The practice isn't helpful to students, the report reads.

"In all cases, these teachers deeply cared about their students and wanted the best for them, which included setting 'realistic expectations' to avoid a sense of failure by the students," the report continued. "Many shared that out of kindness, teachers lowered their expectations of students of color, living in poverty or having a disability in order the let kids feel successful. This is a form of unconscious bias, well-intentioned but harmful."

Levenson reinforced the message in the meeting.

"I'm telling you, that is not kindness," Levenson said. "That is hurting your students."

The district needs to implement the best practice in place in some schools and replicate them in all schools, he said. Douglass High School is one he singled out for replication.

The district first needs to focus on core instruction, he said.

Additional support for classroom teachers to address student behavioral challenges is needed, he said.

"Your teachers are stretched thin and are sometimes as stressed and traumatized as students" as both emerge from the pandemic, he said

Instructional coaching also needs to be expanded, he said.

Roles need to be clarified to improve teamwork, he said.

"There is just too much that is vague and too much that is overlapping," he said.

Some of the public comment addressed the report, including that of Traci Wilson-Kleekamp, president of Race Matters, Friends. The district should use the report as an opportunity to work collaboratively with the community, she said.

"At the end of the day, we need to embrace all of our students as if they're our own children," Wilson-Kleekamp said.

The report is no surprise, said Robyn Schelp, with Missouri Disability Empowerment.

"This report is full of issues parents have been telling you are problematic for years," Schelp said.

Student achievement

Among achievement measures, John Warner Middle School showed high performance and growth in a reading assessment.

"John Warner did this last year, too," said Dave Wilson, the district's data specialist.

Oakland Middle School started out low-performing but had high growth, Wilson said.

Blue Ridge, Benton and Paxton-Keeley elementary schools all had ha

In math, Gentry Middle School joined Warner in high performance and growth.

"Really they had phenomenal growth and phenomenal achievement," Wilson said.

West Middle School had high growth, he aid.

Among elementary schools in the high achievement, high growth category in math were Mill Creek, Russell Boulevard and Two Mile Prairie.

Blue Ridge and Parkade elementary students showed growth in English on the Missouri Assessment Program.
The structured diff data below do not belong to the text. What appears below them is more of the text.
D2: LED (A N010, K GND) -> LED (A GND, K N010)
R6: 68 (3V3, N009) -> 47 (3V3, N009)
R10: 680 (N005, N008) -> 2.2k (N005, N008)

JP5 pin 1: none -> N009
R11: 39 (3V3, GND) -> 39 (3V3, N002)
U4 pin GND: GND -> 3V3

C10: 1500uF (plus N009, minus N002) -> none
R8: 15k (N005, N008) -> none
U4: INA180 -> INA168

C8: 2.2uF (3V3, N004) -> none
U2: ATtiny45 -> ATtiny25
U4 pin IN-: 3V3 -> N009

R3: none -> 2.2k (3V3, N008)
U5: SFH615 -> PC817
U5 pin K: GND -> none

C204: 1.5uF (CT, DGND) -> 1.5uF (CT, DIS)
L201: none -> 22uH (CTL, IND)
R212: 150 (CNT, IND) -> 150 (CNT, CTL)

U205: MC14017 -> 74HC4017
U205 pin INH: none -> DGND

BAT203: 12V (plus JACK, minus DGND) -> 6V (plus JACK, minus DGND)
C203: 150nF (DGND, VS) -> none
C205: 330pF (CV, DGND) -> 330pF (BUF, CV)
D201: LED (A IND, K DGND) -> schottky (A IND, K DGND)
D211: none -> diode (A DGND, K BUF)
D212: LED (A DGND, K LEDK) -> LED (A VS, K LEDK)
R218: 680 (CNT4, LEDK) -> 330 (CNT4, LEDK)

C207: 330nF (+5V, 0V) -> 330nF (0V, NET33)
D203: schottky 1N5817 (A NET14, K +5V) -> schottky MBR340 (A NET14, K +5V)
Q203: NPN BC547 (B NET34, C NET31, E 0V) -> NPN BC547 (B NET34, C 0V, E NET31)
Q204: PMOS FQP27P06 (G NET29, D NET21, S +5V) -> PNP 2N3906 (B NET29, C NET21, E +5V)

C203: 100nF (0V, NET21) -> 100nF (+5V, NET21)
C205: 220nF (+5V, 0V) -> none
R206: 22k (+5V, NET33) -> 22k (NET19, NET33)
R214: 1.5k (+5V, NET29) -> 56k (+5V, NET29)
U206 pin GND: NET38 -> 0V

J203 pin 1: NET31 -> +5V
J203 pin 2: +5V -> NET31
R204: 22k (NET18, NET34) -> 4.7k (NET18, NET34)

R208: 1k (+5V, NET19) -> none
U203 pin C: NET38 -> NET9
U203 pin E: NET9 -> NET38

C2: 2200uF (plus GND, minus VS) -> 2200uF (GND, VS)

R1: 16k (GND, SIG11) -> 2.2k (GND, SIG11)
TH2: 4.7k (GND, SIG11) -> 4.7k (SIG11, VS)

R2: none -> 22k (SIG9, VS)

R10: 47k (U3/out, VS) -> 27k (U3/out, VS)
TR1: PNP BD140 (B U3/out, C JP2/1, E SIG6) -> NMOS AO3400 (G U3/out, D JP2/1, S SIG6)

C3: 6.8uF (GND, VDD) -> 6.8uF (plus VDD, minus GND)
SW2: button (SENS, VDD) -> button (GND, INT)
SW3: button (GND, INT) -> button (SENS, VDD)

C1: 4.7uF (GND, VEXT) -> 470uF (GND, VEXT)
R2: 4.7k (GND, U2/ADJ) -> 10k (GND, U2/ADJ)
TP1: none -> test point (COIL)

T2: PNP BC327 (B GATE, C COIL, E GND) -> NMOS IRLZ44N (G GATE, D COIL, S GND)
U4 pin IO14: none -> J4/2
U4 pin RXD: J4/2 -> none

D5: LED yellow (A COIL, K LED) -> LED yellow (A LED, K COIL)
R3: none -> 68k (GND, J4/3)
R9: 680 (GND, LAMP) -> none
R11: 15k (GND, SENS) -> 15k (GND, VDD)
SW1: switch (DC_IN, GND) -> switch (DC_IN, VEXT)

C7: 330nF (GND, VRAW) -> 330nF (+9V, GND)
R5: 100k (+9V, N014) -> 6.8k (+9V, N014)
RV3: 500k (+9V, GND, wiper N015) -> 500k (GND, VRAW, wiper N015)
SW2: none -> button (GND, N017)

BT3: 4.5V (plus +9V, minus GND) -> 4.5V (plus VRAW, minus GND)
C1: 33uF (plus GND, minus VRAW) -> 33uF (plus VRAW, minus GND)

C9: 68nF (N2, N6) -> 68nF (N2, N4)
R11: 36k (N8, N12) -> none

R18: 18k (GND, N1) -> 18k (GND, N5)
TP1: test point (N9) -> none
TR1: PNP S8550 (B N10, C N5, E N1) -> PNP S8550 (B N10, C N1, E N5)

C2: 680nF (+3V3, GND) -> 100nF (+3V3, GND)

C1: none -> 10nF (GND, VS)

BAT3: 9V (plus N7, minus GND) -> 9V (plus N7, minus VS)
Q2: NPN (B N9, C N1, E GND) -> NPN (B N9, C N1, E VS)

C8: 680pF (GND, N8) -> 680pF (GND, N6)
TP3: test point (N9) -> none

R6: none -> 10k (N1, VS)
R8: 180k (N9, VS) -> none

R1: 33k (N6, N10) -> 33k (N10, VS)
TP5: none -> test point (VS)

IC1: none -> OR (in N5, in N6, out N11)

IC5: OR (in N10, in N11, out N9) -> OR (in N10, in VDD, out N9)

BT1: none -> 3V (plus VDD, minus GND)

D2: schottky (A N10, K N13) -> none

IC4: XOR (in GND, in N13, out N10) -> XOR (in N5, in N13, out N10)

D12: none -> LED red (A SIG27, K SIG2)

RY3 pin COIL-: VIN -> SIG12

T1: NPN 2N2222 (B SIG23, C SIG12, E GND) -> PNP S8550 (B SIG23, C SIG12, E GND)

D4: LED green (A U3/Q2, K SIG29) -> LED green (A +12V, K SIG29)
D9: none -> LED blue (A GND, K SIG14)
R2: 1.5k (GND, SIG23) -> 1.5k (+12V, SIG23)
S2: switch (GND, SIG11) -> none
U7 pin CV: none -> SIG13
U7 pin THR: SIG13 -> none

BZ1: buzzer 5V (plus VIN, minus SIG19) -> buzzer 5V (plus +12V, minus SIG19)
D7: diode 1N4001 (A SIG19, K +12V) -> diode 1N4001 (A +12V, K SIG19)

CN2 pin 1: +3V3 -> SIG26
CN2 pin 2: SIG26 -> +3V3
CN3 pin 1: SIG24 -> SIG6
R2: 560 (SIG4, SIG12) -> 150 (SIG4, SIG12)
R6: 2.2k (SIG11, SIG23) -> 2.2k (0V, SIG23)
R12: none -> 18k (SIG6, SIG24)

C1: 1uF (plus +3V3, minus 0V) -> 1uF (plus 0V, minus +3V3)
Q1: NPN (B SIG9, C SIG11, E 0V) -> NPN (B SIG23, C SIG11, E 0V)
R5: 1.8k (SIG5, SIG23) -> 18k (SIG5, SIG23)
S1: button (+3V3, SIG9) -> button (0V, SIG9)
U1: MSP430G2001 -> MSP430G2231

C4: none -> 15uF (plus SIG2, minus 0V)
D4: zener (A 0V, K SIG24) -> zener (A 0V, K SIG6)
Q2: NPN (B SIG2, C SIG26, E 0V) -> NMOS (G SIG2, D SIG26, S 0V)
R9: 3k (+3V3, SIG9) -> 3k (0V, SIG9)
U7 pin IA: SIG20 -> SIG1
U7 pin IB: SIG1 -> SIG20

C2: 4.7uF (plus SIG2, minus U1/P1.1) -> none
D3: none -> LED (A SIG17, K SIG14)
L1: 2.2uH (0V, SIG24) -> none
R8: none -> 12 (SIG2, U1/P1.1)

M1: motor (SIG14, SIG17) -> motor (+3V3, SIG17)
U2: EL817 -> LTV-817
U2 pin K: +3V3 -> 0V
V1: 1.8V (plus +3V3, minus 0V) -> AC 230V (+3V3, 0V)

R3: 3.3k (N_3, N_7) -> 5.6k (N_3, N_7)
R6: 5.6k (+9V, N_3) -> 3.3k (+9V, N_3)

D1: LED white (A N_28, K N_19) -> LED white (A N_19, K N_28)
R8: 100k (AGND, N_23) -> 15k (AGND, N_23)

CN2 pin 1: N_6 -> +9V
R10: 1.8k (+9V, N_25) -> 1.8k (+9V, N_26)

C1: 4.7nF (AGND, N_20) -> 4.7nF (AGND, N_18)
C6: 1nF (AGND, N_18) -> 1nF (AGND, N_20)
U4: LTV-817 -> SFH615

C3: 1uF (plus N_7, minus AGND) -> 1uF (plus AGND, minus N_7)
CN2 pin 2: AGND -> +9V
Parkade, Benton and New Haven showed growth in Math.

Attendance is averaging 73% this school year, down from 89% in 2020-21.

Black students this year so far continue to receive the highest number of out-of-school suspensions, 990 incidents out of a total of 1,905.

The district is increasing its efforts to use restorative practices in discipline and it has developed a behavior education plan, so that the same behavior results in the same consequences regardless of the classroom, said Carla London, chief equity officer.

"We know that you can't discipline trauma out of a scholar," London said, also referring to trauma caused by the pandemic.

The schools can't ever be satisfied, said Superintendent Brian Yearwood.

"We're moving to action," he said. "We must have a realistic view of where we are to move the data forward."

Student presentation.

In a first and possibly ongoing feature of board meetings, there was a student presentation.

Ojima Adejo, a freshman at Hickman High School, and Joseph Oyewusi, a senior at Rock Bridge High School presented information about career awareness beginning in middle school.

The students received applause and praise for their presentations.

"I just want to say this is refreshing to have our scholars to come and tell us what they want," Yearwood said.. "This is what it's about.